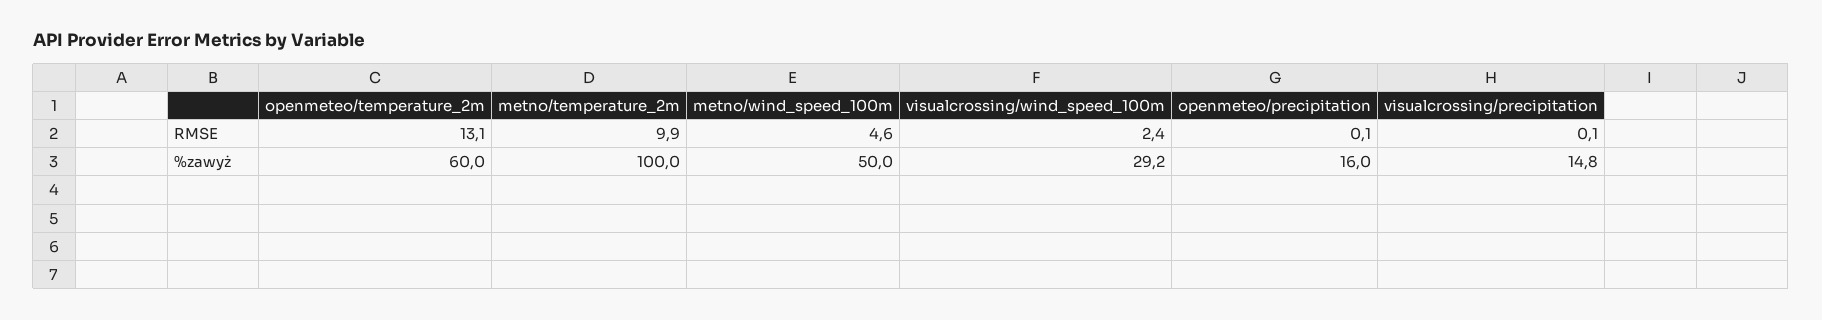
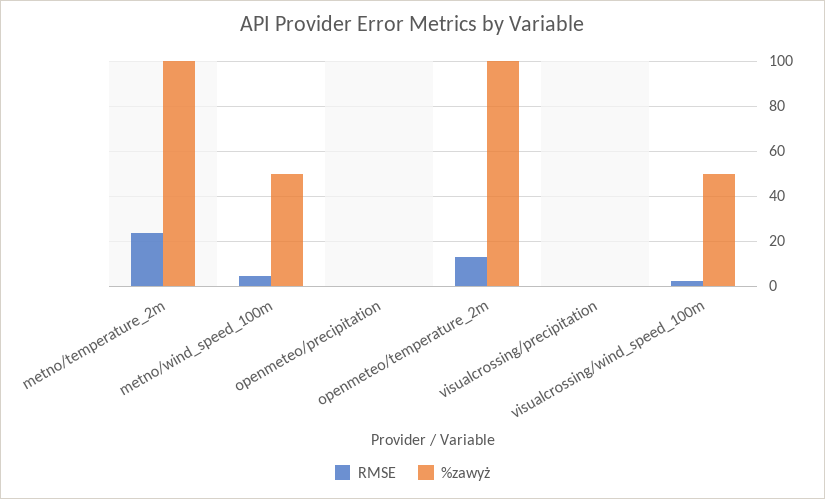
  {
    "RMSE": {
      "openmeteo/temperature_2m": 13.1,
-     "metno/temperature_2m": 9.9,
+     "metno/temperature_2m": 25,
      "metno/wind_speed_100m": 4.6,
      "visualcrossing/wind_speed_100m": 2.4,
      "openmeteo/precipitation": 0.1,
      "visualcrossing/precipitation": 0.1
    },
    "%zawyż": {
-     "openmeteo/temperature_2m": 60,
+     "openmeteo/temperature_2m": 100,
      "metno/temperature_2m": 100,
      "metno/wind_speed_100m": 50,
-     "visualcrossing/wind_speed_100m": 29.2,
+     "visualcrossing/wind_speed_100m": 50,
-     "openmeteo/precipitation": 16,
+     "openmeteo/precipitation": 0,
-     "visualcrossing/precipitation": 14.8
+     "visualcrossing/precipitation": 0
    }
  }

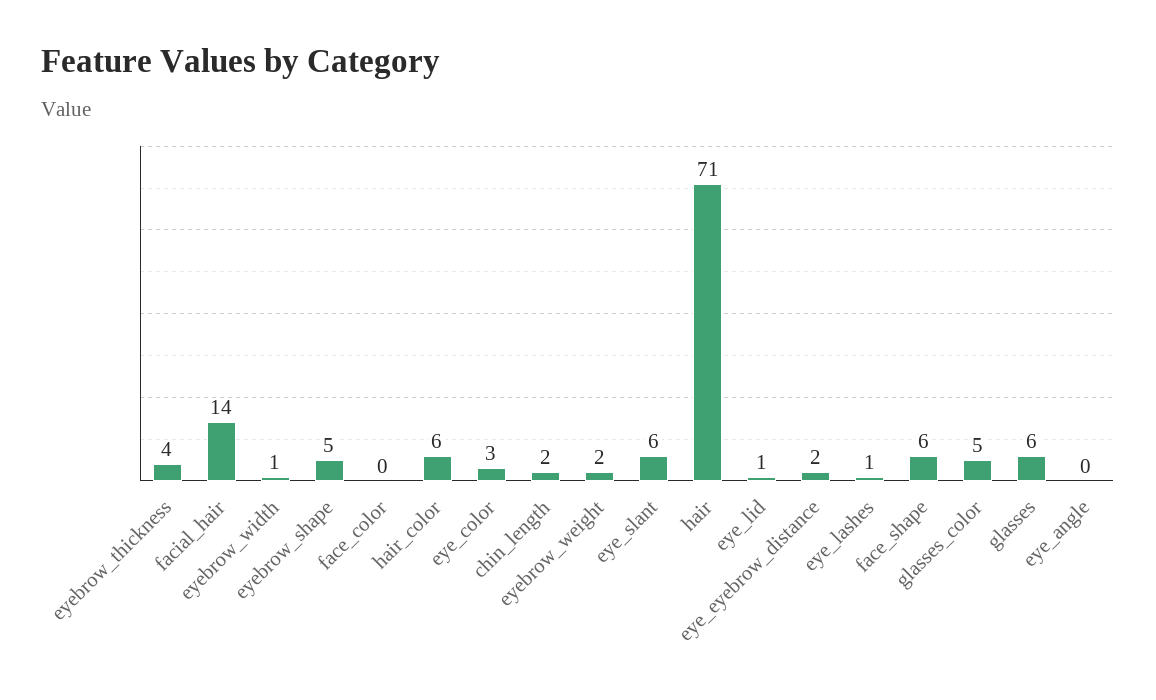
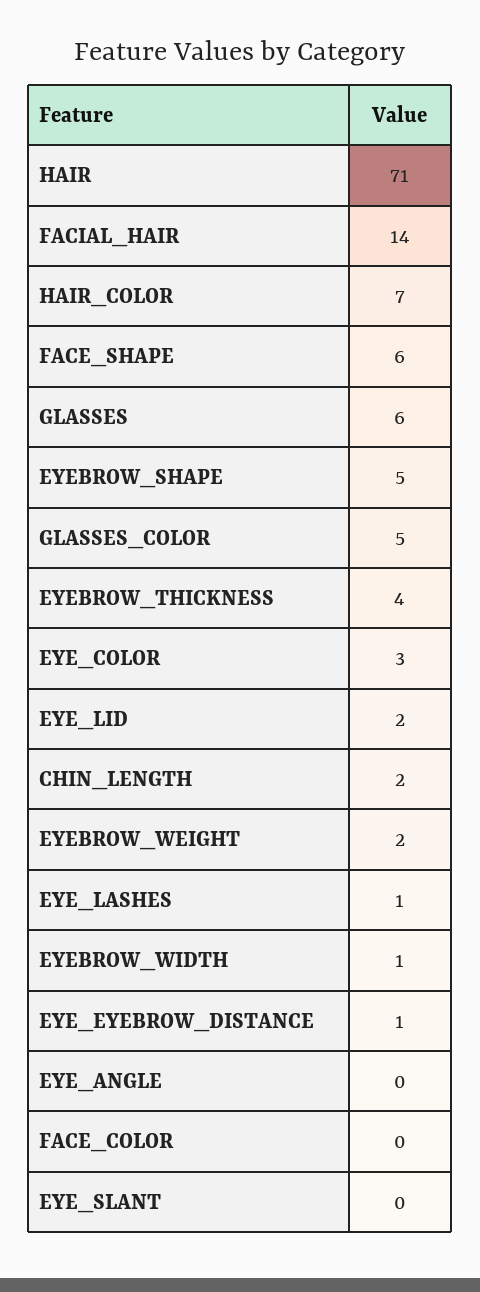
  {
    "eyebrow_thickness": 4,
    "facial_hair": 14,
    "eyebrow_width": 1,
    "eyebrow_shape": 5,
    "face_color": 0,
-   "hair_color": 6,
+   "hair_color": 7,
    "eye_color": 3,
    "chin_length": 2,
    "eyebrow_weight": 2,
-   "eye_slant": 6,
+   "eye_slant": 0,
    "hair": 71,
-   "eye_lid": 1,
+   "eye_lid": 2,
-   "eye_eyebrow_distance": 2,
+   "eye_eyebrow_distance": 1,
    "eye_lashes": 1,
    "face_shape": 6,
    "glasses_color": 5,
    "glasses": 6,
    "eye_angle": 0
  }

= Problem statement =
Everything in the records above except the pictures is to be reproduced word for word.

= Solution to this exercise =
  {
    "RMSE": {
      "openmeteo/temperature_2m": 13.1,
-     "metno/temperature_2m": 9.9,
+     "metno/temperature_2m": 25,
      "metno/wind_speed_100m": 4.6,
      "visualcrossing/wind_speed_100m": 2.4,
      "openmeteo/precipitation": 0.1,
      "visualcrossing/precipitation": 0.1
    },
    "%zawyż": {
-     "openmeteo/temperature_2m": 60,
+     "openmeteo/temperature_2m": 100,
      "metno/temperature_2m": 100,
      "metno/wind_speed_100m": 50,
-     "visualcrossing/wind_speed_100m": 29.2,
+     "visualcrossing/wind_speed_100m": 50,
-     "openmeteo/precipitation": 16,
+     "openmeteo/precipitation": 0,
-     "visualcrossing/precipitation": 14.8
+     "visualcrossing/precipitation": 0
    }
  }

  {
    "eyebrow_thickness": 4,
    "facial_hair": 14,
    "eyebrow_width": 1,
    "eyebrow_shape": 5,
    "face_color": 0,
-   "hair_color": 6,
+   "hair_color": 7,
    "eye_color": 3,
    "chin_length": 2,
    "eyebrow_weight": 2,
-   "eye_slant": 6,
+   "eye_slant": 0,
    "hair": 71,
-   "eye_lid": 1,
+   "eye_lid": 2,
-   "eye_eyebrow_distance": 2,
+   "eye_eyebrow_distance": 1,
    "eye_lashes": 1,
    "face_shape": 6,
    "glasses_color": 5,
    "glasses": 6,
    "eye_angle": 0
  }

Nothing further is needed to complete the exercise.